Age checks to be enforced on video sharing platforms from July

RTÉ News​26-06-2025
Video sharing platforms based in Ireland will face new regulatory obligations to verify users' ages before showing adult content from July, according to Coimisiún na Meán's Online Safety Commissioner.
Speaking on Prime Time, Niamh Hodnett said the commission will be "supervising" the platforms to "see what measures have they put in place" from 21 July.
The new measures are part of Coimisiún na Meán's Online Safety Code, which requires that platforms hosting pornographic or violent material ensure such content is not accessible without robust age checks.
Platforms "have an obligation in relation to age assurance and also parental controls as well as content rating," Ms Hodnett said.
"What we require from the July date is either age estimation or age verification, and it has to be effective," Ms Hodnett said.
"To date, all the measures have been self-declaration... That's not an effective form of age assurance or age verification."
Ms Hodnett also outlined several approaches that could meet the new standards.
"That could be done by facial recognition, for example, or cognitive skills, or capacity testing - a maths or puzzle skill or something like that. It can also be done by hard age verification... uploading IDs, whether they're digital IDs or actual copies of passports or driver's licenses."
The Commission will not mandate any specific technology, but Ms Hodnett said the systems must be "robust, privacy-respecting, and holding data for no longer than it is necessary".
Concerns around privacy were also addressed. Ms Hodnett explained that age verification could be handled through secure intermediaries, not directly by the platforms themselves.
"It can be provided to an API or almost like a middleman," she said. "That would just give a signal or a token to the platform as to yes or no, that person is over 18. You wouldn't be sharing your passport or your driver's license with the particular platform... these interfaces or these APIs can just give that signal, and that can be done in a privacy-compliant way."
The Commissioner confirmed Ireland is working with European and UK regulators to align age assurance standards. "Together with the European Commission and fellow regulators across the EU... and our colleagues in Ofcom in the UK... it's all coming together this year in relation to effective age assurance."
She also pointed to the EU's planned digital identity wallet, which is expected to launch by the end of 2026, with a test version available later this year. The system will allow users to verify their age without sharing personal identification with platforms.
While age verification has dominated headlines, Ms Hodnett was clear that it is only one part of Ireland's broader online safety strategy.
"It's not the silver bullet to solve all problems of online safety in this space," she said.
"There are other measures that we require in our code, such as effective parental controls... restrictions on who can contact a child or whose content can be seen in relation to a child, because we're concerned also about grooming and child sex abuse material."

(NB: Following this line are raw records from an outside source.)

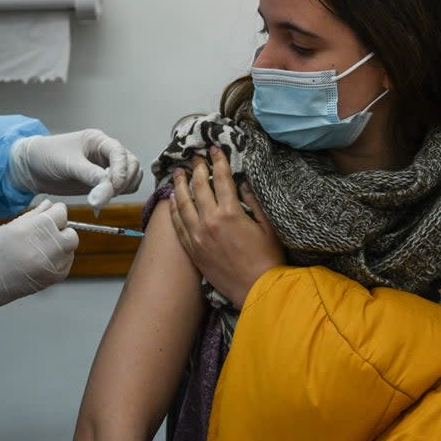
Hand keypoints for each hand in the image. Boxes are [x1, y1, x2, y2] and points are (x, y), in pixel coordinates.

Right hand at [0, 200, 78, 320]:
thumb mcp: (8, 227)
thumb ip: (33, 216)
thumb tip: (49, 205)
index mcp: (32, 230)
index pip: (61, 213)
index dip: (54, 212)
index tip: (47, 215)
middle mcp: (45, 250)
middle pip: (71, 233)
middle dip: (61, 230)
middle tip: (44, 232)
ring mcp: (48, 268)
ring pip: (70, 250)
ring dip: (61, 246)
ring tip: (40, 247)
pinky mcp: (47, 282)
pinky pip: (65, 266)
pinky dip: (59, 261)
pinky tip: (41, 259)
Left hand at [7, 130, 142, 208]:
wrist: (32, 168)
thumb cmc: (46, 156)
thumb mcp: (67, 164)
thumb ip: (89, 175)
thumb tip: (107, 191)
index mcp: (98, 140)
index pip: (120, 153)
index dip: (120, 170)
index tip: (112, 186)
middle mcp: (105, 152)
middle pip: (132, 164)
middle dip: (123, 180)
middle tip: (105, 194)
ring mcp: (106, 167)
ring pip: (131, 176)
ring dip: (124, 188)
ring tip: (103, 197)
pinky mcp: (103, 181)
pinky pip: (123, 187)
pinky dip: (119, 194)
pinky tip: (102, 199)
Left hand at [170, 147, 284, 308]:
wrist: (257, 291)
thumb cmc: (268, 259)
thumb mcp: (268, 226)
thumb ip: (253, 202)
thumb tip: (241, 183)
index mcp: (231, 212)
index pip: (221, 178)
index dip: (218, 161)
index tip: (215, 150)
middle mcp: (210, 221)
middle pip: (199, 187)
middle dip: (197, 169)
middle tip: (195, 159)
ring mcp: (198, 236)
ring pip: (182, 204)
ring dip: (179, 186)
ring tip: (178, 174)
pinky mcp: (193, 250)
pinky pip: (178, 225)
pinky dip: (173, 210)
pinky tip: (172, 201)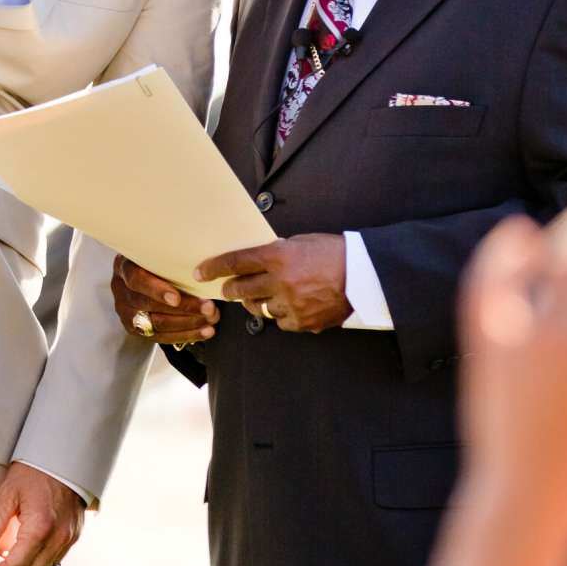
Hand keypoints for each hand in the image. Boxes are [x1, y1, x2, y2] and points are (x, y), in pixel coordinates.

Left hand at [0, 461, 83, 565]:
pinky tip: (23, 553)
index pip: (16, 565)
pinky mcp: (74, 536)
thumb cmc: (34, 471)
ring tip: (4, 559)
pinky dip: (38, 563)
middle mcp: (58, 537)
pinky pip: (55, 561)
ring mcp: (69, 538)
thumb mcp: (8, 493)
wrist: (63, 458)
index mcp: (40, 527)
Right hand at [111, 254, 217, 345]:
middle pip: (149, 305)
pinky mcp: (136, 330)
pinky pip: (162, 337)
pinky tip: (205, 332)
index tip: (176, 298)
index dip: (156, 290)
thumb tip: (204, 264)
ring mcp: (127, 312)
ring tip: (211, 319)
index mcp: (125, 267)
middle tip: (209, 307)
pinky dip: (186, 335)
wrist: (142, 277)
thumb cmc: (155, 262)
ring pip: (157, 324)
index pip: (136, 280)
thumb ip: (171, 258)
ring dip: (188, 323)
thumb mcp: (157, 254)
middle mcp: (122, 291)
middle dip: (183, 308)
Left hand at [197, 233, 349, 331]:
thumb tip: (257, 263)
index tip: (201, 272)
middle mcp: (281, 281)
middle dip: (231, 290)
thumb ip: (277, 253)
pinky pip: (282, 323)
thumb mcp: (301, 242)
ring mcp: (292, 304)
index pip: (236, 262)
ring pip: (260, 309)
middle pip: (241, 290)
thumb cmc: (334, 252)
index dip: (215, 268)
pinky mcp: (304, 321)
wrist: (365, 273)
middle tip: (228, 290)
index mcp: (278, 256)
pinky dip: (283, 316)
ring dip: (260, 303)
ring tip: (268, 296)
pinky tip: (291, 307)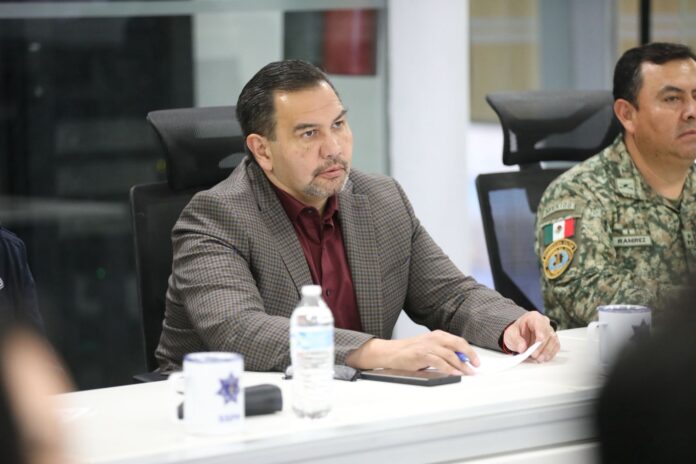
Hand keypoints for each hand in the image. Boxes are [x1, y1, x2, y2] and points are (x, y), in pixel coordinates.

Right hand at [345, 330, 479, 374]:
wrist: (391, 352)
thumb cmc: (410, 351)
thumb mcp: (429, 347)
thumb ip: (444, 352)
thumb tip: (461, 361)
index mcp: (438, 335)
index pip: (459, 341)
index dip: (470, 351)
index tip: (476, 361)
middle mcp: (434, 338)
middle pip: (458, 345)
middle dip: (470, 356)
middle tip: (476, 367)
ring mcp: (428, 346)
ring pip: (450, 355)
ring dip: (461, 366)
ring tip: (467, 373)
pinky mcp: (422, 354)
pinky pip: (439, 362)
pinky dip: (449, 368)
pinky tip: (454, 373)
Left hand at [503, 311, 559, 361]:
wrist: (519, 335)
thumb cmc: (516, 332)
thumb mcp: (510, 334)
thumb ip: (516, 340)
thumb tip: (522, 347)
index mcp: (533, 317)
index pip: (540, 324)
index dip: (541, 334)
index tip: (538, 343)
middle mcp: (544, 323)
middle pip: (548, 334)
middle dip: (542, 347)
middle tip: (535, 356)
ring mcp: (549, 332)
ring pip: (553, 341)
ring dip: (547, 352)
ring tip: (539, 359)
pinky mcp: (552, 341)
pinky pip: (555, 347)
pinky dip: (550, 354)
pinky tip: (544, 358)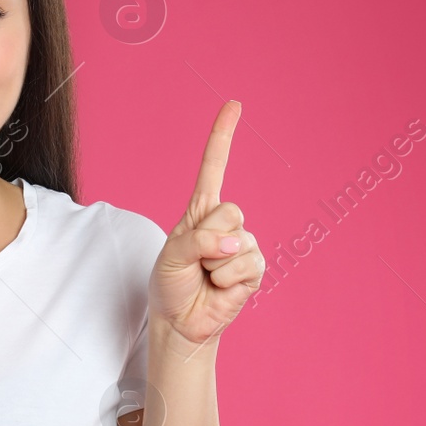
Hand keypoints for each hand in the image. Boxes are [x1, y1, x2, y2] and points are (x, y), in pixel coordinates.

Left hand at [148, 100, 265, 349]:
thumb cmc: (171, 284)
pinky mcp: (255, 268)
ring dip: (214, 265)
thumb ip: (198, 241)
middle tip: (196, 261)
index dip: (223, 136)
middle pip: (229, 210)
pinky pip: (245, 264)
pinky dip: (227, 280)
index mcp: (200, 211)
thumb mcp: (171, 256)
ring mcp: (243, 244)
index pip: (214, 167)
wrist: (181, 321)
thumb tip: (234, 243)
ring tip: (206, 277)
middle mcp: (225, 223)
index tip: (234, 104)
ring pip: (236, 242)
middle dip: (207, 238)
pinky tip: (219, 288)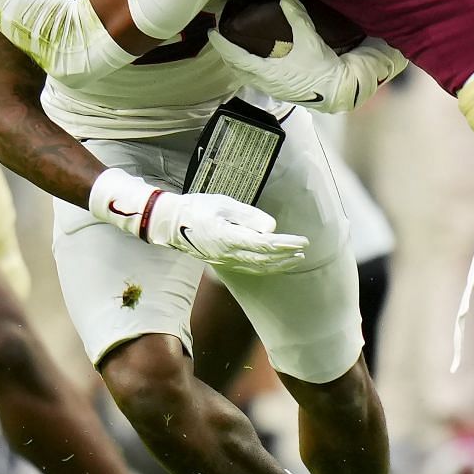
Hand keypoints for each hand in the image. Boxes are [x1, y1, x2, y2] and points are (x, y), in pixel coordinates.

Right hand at [90, 166, 308, 273]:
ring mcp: (224, 260)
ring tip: (295, 259)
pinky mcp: (221, 261)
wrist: (169, 223)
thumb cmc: (196, 208)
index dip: (286, 244)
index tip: (302, 241)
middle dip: (286, 256)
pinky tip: (274, 263)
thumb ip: (248, 216)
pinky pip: (248, 268)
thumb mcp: (224, 205)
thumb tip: (271, 228)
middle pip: (264, 259)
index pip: (265, 244)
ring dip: (278, 264)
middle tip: (304, 251)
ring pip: (257, 267)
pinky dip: (265, 267)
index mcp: (228, 237)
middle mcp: (227, 253)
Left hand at [205, 0, 403, 112]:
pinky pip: (254, 80)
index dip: (222, 45)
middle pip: (235, 68)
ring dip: (236, 63)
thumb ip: (296, 16)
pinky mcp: (278, 91)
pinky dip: (247, 69)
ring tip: (233, 48)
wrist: (337, 90)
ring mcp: (270, 89)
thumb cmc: (321, 66)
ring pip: (244, 76)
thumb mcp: (309, 38)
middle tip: (221, 37)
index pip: (235, 57)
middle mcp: (263, 82)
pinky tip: (253, 61)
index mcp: (266, 71)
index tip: (213, 32)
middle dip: (226, 53)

Asked whether stricter enforcement could drive young users toward the dark web, Ms Hodnett acknowledged the risk but said public education was also key.
"We provide tools and information on our website...guidance for parents, for children, indeed for all of us," she said.
"We also have education materials that we shared with every school in the country."
The first enforcement deadline under the Online Safety Code begins 21 July, when granular requirements for age assurance and other safety measures come into force.